Russian intelligence officers had been given the task of gathering information on potential United States sanctions against their country, according to the F.B.I., and the three men were focused on economic issues in particular. The third Russian spy, Evgeny Buryakov, posed as an employee of a Russian bank. Mr. Sporyshev worked as a trade representative of the Russian Federation in New York.
Mr. Podobnyy promised through his contacts with Russian trade officials to steer contracts to Mr. Page.
“I will feed him empty promises,” he was overheard saying, according to the transcript.
But all this was in the past, what future risks might Bharara have presented for Trump, particularly considering the ongoing Russia probe? Well, at the time he was fired Mr. Bharara was looking into the following as U.S. Attorney for the Southern District of New York.
The Southern District of New York conducts some of the highest profile corporate investigations in the country. According to news reports, it is currently probing Fox News over payments made to settle sexual harassment charges against the network’s former chairman, the late Roger Ailes. The office is also looking into Russian money-laundering allegations at Deutsche Bank, Trump’s principal private lender.
After Bharara was fired, possibly because his looking into the fact that Trump owes $350 Million to Deutsche bank that investigation was in fact abruptly settled.
The case aimed to expose how Russian mobsters allegedly stole $230 million and hid some of the cash in New York City real estate. Also sure to come up was the suspicious death of the Russian lawyer who exposed the alleged fraud, though US prosecutors weren't alleging that the defendants were behind it.
The trial was set to start on Monday, but late Friday night, federal prosecutors in New York announced they settled the case with Prevezon, the company accused of buying up "high-end commercial space and luxury apartments" with laundered money.
The abrupt conclusion has some involved in the trial wondering why this Russian investigation had been cut short.
"What most concerns me is: Has there been any political pressure applied in this?" asked Louise Shelley, an illicit finance expert who was set to testify in support of the US government on Tuesday.

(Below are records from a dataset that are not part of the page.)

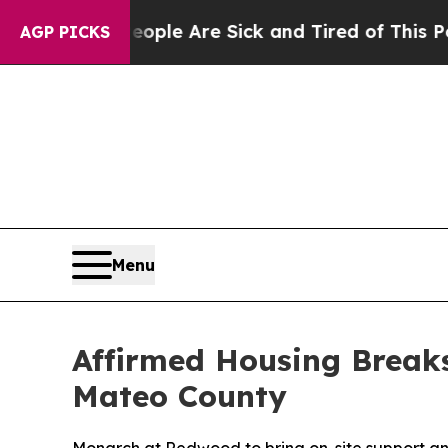
Win: “People Are Sick and Tired of This Politics 
AGP PICKS
Menu
Affirmed Housing Break
Mateo County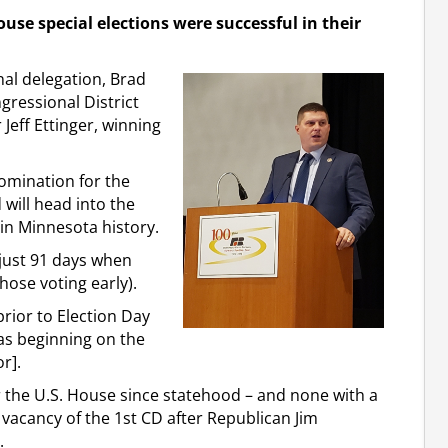
use special elections were successful in their
al delegation, Brad
gressional District
 Jeff Ettinger, winning
omination for the
will head into the
in Minnesota history.
just 91 days when
hose voting early).
prior to Election Day
 as beginning on the
r].
or the U.S. House since statehood – and none with a
vacancy of the 1st CD after Republican Jim
.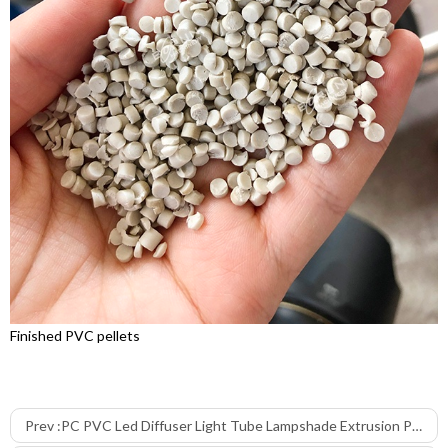
Finished PVC pellets
Prev :
PC PVC Led Diffuser Light Tube Lampshade Extrusion Production Line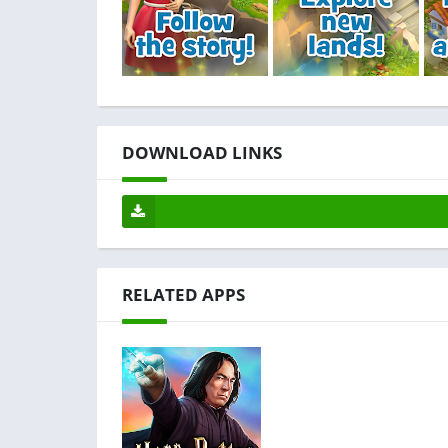
DOWNLOAD LINKS
RELATED APPS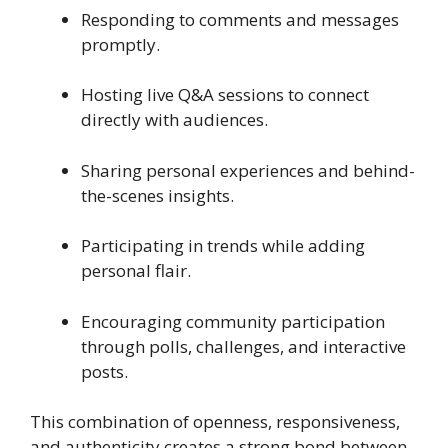
Responding to comments and messages
promptly.
Hosting live Q&A sessions to connect
directly with audiences.
Sharing personal experiences and behind-
the-scenes insights.
Participating in trends while adding
personal flair.
Encouraging community participation
through polls, challenges, and interactive
posts.
This combination of openness, responsiveness,
and authenticity creates a strong bond between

Now this settlement might be because two of the key witness were murdered, while one “fell out of a window” or it might be because key witnesses decided to cooperate and become informants for the FBI. At the moment it’s difficult to tell, but it does seem according to the NYTimes that Mueller has taken up the financial corruption investigation.
A former senior official said Mr. Mueller’s investigation was looking at money laundering by Trump associates. The suspicion is that any cooperation with Russian officials would most likely have been in exchange for some kind of financial payoff, and that there would have been an effort to hide the payments, probably by routing them through offshore banking centers.
Either way does it make sense that Bharara had nailed the Russians before, and Kasowitz felt that if he did it again with his Deutsche Bank and money laundering investigations he was ultimately “going to get” Trump for his involvement in all that.
If so that means Kasowitz has essentially admitted to a second case of attempted Obstruction of Justice by Trump, by firing Bharara in order to cover his own ass which also makes one wonder just what funky money transaction are hiding somewhere between VEB, Russian Intelligence, Deutsche Bank — which has already been fine $630 Million for $10 Billion in money laundering transactions involving Russia — and Trump.